Tax: the best form of defence

The Coalition has today adopted a shock-and-awe tactic to kick-start its election campaign: promised income tax cuts to cost $34 billion over three years, accompanied by aspirational talk of an Australia in which 98 per cent pay a marginal tax rate of 35 per cent or less. I won’t presume to discuss the promise’s target market at this point, but it should be noted that tax cuts at the past two budgets produced largely disappointing returns in the opinion polls (although the more recent round can be credited with a slight narrowing in Labor’s lead in August and September). Nonetheless, the announcement will fill the news bulletins with images of Peter Costello in his element, whereas Kevin Rudd will be forced to discuss those tax scales he couldn’t name a few weeks ago.

# WHAT YOU HAVE TO DO
Reproduce the passage on the Coalition's tax-cut pledge word for word, in full. The items that come next have no role here.

(Collected data entries)
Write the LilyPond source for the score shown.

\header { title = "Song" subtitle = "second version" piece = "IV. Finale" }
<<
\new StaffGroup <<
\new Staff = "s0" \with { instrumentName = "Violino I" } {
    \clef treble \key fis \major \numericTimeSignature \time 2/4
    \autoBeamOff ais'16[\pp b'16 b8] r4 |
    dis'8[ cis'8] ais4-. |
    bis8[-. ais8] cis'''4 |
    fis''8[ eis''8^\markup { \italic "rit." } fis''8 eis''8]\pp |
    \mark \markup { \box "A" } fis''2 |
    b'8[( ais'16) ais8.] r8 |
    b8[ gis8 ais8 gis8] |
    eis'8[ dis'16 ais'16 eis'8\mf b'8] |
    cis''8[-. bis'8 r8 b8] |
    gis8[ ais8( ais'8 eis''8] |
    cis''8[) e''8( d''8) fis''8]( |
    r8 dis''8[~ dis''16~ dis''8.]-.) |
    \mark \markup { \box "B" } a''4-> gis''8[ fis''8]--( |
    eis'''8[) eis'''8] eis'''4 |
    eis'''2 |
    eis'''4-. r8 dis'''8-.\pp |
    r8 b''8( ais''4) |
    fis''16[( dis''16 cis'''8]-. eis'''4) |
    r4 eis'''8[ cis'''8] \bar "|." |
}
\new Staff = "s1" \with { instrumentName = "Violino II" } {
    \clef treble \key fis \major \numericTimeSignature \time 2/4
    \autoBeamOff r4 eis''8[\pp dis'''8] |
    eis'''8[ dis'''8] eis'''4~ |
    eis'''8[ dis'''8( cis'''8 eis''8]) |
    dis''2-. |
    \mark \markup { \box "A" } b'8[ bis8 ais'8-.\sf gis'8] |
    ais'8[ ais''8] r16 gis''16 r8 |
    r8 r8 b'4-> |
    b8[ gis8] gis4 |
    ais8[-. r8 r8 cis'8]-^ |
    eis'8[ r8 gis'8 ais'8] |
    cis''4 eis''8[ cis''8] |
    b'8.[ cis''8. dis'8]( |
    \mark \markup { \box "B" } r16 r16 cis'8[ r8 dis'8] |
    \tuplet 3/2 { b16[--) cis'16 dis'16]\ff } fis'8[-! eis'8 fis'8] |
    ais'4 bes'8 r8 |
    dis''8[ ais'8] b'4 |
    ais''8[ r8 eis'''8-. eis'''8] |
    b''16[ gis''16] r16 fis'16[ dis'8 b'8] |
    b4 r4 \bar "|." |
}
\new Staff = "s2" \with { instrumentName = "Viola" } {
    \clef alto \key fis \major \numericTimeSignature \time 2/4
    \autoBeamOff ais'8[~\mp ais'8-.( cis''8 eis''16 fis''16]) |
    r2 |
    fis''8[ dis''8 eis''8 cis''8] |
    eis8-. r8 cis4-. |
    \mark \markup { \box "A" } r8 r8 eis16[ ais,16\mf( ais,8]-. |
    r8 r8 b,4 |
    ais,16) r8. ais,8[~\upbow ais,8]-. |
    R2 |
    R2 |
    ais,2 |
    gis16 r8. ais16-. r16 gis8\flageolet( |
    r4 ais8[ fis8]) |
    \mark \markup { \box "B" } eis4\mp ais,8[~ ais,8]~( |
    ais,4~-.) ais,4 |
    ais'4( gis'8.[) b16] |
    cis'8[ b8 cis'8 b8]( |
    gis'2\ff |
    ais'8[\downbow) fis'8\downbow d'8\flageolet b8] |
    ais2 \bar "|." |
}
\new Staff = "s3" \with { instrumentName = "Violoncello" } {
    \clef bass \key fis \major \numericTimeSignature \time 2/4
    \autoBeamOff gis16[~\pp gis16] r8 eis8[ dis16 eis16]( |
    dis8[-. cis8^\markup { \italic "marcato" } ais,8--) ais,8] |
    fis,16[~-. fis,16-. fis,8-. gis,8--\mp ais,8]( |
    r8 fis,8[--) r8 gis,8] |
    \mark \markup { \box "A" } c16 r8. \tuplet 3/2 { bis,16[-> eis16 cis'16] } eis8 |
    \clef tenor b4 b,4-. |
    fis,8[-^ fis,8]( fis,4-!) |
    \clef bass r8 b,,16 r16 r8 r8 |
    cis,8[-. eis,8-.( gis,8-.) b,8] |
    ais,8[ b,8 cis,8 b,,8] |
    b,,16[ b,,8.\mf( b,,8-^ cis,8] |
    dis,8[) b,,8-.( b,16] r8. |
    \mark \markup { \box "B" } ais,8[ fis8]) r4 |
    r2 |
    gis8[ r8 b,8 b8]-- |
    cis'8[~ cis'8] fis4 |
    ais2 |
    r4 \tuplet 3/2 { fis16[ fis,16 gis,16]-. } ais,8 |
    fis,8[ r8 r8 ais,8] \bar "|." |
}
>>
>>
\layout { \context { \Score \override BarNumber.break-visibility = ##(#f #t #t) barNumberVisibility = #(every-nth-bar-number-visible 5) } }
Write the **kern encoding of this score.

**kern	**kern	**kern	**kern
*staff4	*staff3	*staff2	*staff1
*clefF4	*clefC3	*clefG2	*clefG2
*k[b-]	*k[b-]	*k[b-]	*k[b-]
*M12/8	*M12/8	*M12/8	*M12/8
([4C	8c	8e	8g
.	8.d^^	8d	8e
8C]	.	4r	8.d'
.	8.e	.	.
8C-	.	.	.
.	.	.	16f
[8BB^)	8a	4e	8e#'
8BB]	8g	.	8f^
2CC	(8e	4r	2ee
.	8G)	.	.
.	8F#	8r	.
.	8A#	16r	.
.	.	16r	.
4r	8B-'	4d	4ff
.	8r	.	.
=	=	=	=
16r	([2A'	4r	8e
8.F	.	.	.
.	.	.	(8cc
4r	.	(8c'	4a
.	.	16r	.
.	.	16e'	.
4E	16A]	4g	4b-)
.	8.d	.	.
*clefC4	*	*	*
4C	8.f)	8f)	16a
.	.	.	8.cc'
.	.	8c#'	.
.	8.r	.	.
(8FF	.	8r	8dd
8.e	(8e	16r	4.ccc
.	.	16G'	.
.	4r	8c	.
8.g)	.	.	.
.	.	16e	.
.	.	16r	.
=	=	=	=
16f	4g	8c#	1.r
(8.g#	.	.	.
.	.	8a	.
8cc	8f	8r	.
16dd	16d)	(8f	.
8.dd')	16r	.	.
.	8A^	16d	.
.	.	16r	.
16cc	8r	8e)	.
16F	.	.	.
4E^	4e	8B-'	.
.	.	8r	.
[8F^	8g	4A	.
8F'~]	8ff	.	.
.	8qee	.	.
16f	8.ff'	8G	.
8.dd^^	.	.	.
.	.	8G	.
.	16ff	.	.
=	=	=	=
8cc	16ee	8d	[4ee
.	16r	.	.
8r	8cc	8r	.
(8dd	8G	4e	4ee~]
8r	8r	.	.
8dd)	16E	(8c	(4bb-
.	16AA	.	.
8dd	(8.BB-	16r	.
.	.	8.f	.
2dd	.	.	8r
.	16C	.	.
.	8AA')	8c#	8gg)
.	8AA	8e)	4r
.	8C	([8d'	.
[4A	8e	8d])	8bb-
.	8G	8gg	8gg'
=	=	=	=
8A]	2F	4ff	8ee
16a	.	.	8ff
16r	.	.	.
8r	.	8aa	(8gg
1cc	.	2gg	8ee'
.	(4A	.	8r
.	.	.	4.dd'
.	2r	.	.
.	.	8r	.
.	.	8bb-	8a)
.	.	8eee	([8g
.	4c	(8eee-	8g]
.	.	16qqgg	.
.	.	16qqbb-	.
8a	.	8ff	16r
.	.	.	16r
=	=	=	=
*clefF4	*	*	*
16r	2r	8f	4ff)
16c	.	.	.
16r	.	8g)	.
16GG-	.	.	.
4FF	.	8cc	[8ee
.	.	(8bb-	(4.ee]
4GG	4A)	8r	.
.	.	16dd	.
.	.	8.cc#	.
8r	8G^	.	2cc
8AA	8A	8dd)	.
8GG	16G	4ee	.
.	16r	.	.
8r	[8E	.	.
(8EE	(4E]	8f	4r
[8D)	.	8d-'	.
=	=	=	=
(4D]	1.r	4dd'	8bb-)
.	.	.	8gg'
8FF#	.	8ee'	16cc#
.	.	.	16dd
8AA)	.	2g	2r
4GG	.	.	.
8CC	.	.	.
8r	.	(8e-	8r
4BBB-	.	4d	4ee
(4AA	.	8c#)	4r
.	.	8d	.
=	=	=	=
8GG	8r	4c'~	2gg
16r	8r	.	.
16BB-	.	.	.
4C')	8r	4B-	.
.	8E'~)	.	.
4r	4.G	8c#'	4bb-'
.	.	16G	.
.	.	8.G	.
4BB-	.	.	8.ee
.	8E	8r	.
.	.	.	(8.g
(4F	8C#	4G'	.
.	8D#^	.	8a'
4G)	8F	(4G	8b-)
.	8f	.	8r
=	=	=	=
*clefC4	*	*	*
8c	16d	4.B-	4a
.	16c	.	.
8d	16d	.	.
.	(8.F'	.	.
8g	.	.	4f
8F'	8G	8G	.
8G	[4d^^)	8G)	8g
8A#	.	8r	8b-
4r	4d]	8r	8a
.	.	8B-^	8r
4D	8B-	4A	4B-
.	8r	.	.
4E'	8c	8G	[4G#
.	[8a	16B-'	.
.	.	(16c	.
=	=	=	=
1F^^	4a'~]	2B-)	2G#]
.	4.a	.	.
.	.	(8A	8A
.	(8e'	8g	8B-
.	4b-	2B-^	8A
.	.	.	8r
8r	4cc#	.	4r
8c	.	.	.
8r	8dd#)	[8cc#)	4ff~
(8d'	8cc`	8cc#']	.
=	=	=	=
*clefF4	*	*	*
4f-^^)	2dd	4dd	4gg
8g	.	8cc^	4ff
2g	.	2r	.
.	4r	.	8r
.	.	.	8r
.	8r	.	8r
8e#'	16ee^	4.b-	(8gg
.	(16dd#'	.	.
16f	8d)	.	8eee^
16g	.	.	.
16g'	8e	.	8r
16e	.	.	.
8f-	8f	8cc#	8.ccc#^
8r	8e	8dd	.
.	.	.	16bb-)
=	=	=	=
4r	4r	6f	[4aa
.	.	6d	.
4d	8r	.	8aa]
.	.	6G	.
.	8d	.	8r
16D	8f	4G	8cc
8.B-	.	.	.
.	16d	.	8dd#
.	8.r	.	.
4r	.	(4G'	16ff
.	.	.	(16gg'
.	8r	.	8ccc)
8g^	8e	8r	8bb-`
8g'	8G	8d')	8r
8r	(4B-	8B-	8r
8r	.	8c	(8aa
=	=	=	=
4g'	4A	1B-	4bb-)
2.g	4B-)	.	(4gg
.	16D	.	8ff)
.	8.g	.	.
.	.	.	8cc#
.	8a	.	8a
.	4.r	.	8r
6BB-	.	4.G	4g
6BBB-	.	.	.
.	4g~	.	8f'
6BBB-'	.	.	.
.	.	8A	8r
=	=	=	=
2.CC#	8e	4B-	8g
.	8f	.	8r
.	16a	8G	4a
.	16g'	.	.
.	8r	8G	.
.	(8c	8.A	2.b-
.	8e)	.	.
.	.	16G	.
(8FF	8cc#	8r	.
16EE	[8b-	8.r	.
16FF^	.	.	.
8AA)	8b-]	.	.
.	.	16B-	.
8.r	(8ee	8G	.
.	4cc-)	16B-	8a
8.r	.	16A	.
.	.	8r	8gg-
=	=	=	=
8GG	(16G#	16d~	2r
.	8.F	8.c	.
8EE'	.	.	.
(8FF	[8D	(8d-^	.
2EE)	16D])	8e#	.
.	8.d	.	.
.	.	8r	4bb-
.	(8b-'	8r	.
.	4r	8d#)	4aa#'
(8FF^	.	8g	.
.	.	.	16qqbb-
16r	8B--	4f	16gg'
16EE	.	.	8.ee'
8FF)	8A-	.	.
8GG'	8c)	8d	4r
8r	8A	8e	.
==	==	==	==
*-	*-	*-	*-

# WRITTEN RESPONSE
Tax: the best form of defence

The Coalition has today adopted a shock-and-awe tactic to kick-start its election campaign: promised income tax cuts to cost $34 billion over three years, accompanied by aspirational talk of an Australia in which 98 per cent pay a marginal tax rate of 35 per cent or less. I won’t presume to discuss the promise’s target market at this point, but it should be noted that tax cuts at the past two budgets produced largely disappointing returns in the opinion polls (although the more recent round can be credited with a slight narrowing in Labor’s lead in August and September). Nonetheless, the announcement will fill the news bulletins with images of Peter Costello in his element, whereas Kevin Rudd will be forced to discuss those tax scales he couldn’t name a few weeks ago.